If your business uses QRs (restaurants, events, transport, retail), you're a target too: if an attacker places stickers over yours, the reputational damage is yours.

Best practices:

• Print the QR onto the surface itself, not on a removable sticker. Much harder to tamper with.
• Laminate or protect outdoor QR signs.
• Periodically check the physical QRs in your business, especially payment ones.
• Use your own domain in the QR destination. Generic domains or shorteners are suspicious by themselves.
• Train your team to spot suspicious stickers on your business surfaces.
• Notify customers if you discover tampering.

Is it dangerous to generate my own QRs?

Generating your own QR isn't a risk — the QR you create for your website, WiFi or vCard isn't malicious. The risk is in other people's QRs you scan.

That said, when generating your own QRs, two things matter:

• That your generator doesn't exfiltrate the data you enter (especially important if you encode WiFi passwords, personal data in vCards or payment information). Use generators that work 100% in the browser and don't require an account.
• That the QR points to a domain you control. Avoid intermediate shorteners when possible: any compromise of the shortener turns your QRs into weapons for third parties.

QRcito generates QRs entirely in your browser and uses no redirection. The QR destination is exactly what you type.

Bottom line

Quishing is traditional phishing in new wrapping: the QR code. The favourite attack vector is a manipulated sticker in places where people expect to scan without thinking. The defence is reading the URL before opening it, distrusting suspicious stickers, and not entering credentials on sites reached through unverified QRs.

For your own QRs, make sure to generate them in tools that don't send your data to a server and don't introduce redirects you don't control.

FAQ

Is quishing the same as phishing? Almost. Quishing is phishing where the bait is a QR instead of a link or email.
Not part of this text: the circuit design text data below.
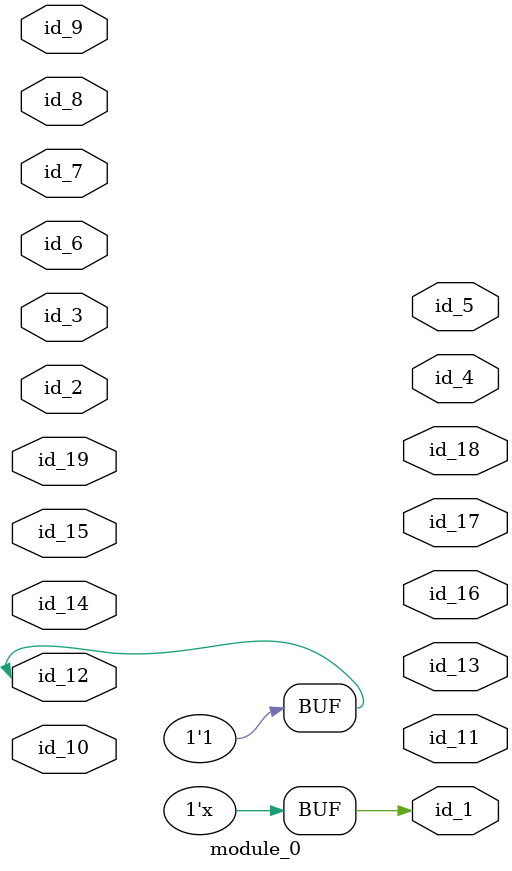
<source format=v>
`timescale 1ps / 1 ps
module module_0 (
    id_1,
    id_2,
    id_3,
    id_4,
    id_5,
    id_6,
    id_7,
    id_8,
    id_9,
    id_10,
    id_11,
    id_12,
    id_13,
    id_14,
    id_15,
    id_16,
    id_17,
    id_18,
    id_19
);
  inout id_19;
  output id_18;
  output id_17;
  output id_16;
  input id_15;
  inout id_14;
  output id_13;
  inout id_12;
  output id_11;
  inout id_10;
  input id_9;
  input id_8;
  input id_7;
  inout id_6;
  output id_5;
  output id_4;
  inout id_3;
  inout id_2;
  output id_1;
  assign id_12 = 1;
  assign id_1  = id_2[1-1'b0];
endmodule

</source>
The fraudulent part still happens on a malicious website.

Can a QR code install a virus just by scanning it? Not directly. The QR contains no executable code, just data (usually a URL). The damage happens in what comes next: if the URL leads you to download a malicious app or a fraudulent site, that's where the risk lives.

Is it safe to scan a QR in a restaurant or on an official sign? Usually yes, but check there are no stickers placed over the original. If the URL the phone shows looks strange or uses a shortener, don't open it.

Does an antivirus help against quishing? Some paid QR readers have filters against malicious domains. Most native cameras don't, but they do show the URL before opening it. That URL is your first line of defence.

How do I know if the site a QR took me to is official? Look at the main domain in the browser bar, check the HTTPS certificate, and compare with the official website by searching Google yourself. If it doesn't match exactly, don't enter data.